» Selected passage:
>>>

It’s been a few interesting weeks for me, but I’ve realized that I’ve neglected this blog a little, so I think that another post is long overdue. Before I get into anything, though, I’d like to share my opinions on this year’s Grammy Awards. First and foremost, I was rather displeased with this year’s chosen live artists. No creativity or thought was put into their selection; no folk, indie, alternative, but pop and country. It seemed like another new year’s celebration to me, so I wasn’t too excited about the shot itself. I don’t think that Adele is fantastic enough for 6 Grammys, and in one night nonetheless; However, after seeing her competition in some of her successful categories, she was the only good candidate (such as in the Best Artist category). Luckily, Bon Iver was able to pull through in the end to represent the indie/alternative music community, which I was happy about
Enough of that, and on to my top 5 movie choices of 2011! Yeah!!
5.) Mission Impossible: Gost Protocol;
To be honest, I think that this was a terrible year in terms of movie quality. There were too many films that were generally unimpressive, and this is depressing to me. I’m hoping that this isn’t a trend, where the public would pay for action scenes and bullets over the art of cinematography or soundtrack writing. So, without further delay, I give you my 5th best. This is only here, to be honest, because I needed to have a fifth choice. In this movie, Tom Cruise manages to entertain us yet again with his action-packed fighting and intense scenes. However, nothing else really impressed me. Sure, there were a few nice camera shots of the Middle East, but otherwise, things were unimpressive. Many events either didn’t make sense or simply didn’t fit into the movie’s plot. Going into an action movie, I do realize that I can’t expect a huge degree of art and finesse. However, I do enjoy seeing a certain degree of unforeseen plot twists and creative workarounds, not just new gadgets and Cruise’s ultra cool moves. I’d give it a 4.5/10, if you’re one for numbers.

<<<

» Actions to take:
**1)** According to the blog post, which act represented the indie/alternative music community at this year's Grammy Awards?
**2)** Pick up the blog post on the Grammys and the best movies of 2011 right after its final sentence and keep writing it.

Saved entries
>>>

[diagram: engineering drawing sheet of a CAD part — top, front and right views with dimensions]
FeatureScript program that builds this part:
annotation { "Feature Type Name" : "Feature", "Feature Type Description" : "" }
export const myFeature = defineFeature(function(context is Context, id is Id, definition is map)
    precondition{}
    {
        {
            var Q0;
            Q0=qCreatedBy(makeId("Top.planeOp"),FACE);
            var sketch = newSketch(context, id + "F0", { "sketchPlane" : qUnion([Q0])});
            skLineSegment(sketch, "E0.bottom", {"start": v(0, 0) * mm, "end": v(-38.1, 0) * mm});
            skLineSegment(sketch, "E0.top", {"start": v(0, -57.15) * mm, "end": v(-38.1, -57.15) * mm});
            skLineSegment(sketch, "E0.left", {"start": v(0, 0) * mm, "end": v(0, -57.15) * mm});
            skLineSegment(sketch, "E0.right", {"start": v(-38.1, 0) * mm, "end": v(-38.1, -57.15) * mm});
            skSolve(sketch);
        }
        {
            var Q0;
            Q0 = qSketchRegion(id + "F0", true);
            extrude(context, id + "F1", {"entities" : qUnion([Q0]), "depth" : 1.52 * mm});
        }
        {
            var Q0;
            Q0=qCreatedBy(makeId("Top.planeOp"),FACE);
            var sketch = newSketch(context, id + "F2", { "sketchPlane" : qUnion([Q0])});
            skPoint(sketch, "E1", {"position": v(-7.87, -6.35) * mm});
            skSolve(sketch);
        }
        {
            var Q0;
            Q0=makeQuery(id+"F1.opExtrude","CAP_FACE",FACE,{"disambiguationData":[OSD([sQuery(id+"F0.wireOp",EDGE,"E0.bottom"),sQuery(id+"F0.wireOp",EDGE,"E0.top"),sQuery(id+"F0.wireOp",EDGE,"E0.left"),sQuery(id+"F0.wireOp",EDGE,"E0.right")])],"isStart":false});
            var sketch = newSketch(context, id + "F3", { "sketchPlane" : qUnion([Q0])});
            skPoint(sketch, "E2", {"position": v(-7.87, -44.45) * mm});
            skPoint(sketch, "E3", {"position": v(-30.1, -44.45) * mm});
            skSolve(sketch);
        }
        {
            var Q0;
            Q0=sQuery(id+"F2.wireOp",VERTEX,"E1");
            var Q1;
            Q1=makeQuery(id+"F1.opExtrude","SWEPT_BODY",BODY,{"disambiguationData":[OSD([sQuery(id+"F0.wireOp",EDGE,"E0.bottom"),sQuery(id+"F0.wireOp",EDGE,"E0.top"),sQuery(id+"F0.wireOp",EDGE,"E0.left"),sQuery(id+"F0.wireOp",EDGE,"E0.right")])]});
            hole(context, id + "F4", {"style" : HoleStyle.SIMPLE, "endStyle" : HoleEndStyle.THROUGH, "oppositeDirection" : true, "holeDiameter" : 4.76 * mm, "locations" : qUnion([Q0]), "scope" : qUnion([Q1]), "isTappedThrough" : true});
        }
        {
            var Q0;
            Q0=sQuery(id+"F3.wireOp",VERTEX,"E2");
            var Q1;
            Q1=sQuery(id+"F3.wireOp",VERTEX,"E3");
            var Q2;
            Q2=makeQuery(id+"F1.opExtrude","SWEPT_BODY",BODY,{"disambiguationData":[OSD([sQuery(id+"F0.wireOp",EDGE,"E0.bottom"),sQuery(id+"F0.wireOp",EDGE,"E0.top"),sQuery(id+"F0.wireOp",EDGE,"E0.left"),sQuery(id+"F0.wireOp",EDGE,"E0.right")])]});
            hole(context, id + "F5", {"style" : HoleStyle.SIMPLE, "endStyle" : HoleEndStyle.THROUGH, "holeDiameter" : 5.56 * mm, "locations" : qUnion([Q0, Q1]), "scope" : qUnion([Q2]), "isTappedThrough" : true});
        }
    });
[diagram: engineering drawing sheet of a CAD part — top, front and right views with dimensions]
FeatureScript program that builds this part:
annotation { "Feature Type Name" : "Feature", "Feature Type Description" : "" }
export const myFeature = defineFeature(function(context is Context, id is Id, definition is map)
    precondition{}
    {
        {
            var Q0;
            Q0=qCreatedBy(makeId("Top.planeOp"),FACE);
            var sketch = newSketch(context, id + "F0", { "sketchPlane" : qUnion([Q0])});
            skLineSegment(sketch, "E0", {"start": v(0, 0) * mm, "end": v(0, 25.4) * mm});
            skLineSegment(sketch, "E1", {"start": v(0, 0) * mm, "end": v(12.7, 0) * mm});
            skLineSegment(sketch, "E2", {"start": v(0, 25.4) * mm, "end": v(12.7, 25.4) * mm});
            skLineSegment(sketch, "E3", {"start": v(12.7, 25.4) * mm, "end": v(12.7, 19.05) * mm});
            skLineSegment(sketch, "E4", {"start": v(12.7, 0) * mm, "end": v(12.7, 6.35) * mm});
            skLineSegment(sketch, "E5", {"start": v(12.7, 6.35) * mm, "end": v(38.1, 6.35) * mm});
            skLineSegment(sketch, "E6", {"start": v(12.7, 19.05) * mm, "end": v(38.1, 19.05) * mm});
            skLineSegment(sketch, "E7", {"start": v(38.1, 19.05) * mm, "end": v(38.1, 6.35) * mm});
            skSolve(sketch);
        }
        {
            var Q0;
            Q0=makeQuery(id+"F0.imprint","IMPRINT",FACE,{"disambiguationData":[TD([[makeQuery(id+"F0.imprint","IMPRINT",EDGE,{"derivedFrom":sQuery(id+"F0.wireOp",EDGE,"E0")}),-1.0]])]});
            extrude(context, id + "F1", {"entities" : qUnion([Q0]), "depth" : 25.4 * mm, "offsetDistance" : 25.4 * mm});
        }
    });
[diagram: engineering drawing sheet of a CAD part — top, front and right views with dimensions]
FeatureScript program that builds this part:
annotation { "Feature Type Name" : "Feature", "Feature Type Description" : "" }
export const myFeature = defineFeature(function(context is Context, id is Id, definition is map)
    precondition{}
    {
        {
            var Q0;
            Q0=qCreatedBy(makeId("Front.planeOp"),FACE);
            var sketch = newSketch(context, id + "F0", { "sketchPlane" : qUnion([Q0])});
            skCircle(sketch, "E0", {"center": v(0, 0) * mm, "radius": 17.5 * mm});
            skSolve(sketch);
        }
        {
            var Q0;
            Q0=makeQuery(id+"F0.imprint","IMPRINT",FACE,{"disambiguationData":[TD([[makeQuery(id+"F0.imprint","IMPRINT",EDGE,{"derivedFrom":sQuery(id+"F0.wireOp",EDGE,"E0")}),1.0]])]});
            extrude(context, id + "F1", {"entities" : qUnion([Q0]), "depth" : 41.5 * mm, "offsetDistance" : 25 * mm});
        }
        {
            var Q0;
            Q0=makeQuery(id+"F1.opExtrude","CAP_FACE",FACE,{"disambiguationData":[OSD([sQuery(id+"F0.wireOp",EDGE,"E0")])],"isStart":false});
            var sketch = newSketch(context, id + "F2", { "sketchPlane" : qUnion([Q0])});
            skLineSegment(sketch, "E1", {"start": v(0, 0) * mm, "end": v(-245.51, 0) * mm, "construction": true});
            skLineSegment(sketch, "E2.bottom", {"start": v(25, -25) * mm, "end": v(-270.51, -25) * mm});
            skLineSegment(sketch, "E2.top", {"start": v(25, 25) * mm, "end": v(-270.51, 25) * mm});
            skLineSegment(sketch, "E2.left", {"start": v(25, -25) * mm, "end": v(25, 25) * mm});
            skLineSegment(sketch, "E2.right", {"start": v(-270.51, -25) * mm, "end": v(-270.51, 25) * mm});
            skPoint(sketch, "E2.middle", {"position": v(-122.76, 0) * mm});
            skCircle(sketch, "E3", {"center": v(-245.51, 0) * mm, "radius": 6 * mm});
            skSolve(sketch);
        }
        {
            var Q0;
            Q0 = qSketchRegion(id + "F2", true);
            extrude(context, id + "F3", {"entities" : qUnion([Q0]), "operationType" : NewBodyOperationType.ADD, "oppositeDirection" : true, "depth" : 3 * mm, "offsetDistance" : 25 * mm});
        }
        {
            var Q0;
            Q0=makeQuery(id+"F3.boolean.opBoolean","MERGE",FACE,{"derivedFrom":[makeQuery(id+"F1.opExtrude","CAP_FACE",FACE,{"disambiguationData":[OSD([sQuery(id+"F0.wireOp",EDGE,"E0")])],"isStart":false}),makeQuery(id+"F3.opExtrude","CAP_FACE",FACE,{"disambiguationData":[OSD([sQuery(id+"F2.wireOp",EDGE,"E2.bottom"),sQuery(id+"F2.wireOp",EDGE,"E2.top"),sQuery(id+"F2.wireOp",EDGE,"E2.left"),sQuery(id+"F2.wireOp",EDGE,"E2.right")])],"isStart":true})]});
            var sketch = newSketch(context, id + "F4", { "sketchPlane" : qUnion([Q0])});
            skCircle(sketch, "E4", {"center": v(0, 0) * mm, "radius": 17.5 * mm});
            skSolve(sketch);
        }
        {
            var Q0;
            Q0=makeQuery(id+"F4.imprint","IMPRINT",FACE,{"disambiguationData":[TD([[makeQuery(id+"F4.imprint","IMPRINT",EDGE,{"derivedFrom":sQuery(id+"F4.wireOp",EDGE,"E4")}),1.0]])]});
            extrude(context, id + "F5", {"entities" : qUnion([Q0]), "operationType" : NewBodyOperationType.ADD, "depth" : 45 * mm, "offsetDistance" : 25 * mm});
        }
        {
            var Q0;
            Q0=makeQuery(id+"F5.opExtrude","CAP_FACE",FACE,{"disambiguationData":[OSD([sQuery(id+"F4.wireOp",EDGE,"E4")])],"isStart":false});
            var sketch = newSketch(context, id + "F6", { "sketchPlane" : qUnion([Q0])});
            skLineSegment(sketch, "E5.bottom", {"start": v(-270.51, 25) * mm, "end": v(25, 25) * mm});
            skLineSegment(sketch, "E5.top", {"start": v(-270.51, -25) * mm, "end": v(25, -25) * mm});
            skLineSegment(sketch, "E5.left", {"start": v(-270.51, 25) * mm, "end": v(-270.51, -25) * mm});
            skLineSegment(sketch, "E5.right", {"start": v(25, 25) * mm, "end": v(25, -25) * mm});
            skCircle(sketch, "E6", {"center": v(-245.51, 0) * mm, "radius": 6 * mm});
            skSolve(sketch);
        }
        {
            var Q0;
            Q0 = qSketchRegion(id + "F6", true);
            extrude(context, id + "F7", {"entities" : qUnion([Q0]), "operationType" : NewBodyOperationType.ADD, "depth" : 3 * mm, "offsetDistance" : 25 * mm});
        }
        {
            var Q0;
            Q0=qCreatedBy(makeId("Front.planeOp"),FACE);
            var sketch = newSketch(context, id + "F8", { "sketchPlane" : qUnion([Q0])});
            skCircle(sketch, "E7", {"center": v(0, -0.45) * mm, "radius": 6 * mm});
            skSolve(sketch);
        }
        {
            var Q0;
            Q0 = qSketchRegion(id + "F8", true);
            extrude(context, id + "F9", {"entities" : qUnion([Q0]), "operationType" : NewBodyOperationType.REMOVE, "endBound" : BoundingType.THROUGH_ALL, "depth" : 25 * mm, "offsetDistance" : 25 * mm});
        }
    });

<<<

» The answers:
**1)** Bon Iver

**2)**
4.) The Adventures of Tintin
I thought that this movie was absolutely spectacular. First of all, the movie served as a prime example of the great developments of animation over time. Every scene was crisp and beautifully done; At one point, I could have sworn that a camel in one certain scene was actually living. Also, the camera angle was phenomenally creative. The camera angles that were created (for it is animation, not actual shooting) took into account that the movie was about exploration and discovery, not about a cutesy story of sorts. I found this aspect to be extremely impressive. Finally, Spielberg managed to direct the production in such a way that it actually seemed like an adventurous and friendly boy who could use his wits naturally to overcome hardships. This “natural” use of knowledge seemed to be ruined in such films as “Sherlock Holmes: A Game of Shadows” (terrible movie, by the way) where Holmes wasn’t as much a master of knowledge as he was a master of getting lucky. The film was created so that Tintin’s use of his knowledge actually made sense and his successes were actually based off of his knowledge. Also, the soundtrack was pretty good. My only complaint is the emptiness in the plot; It seemed as if it were rushed through in order to tell the entire story in a condensed period of time. As a result, some scenes seemed too short and hollow. But really, that is my only complaint. All in all, this movie earns an 7.5/10 in my books.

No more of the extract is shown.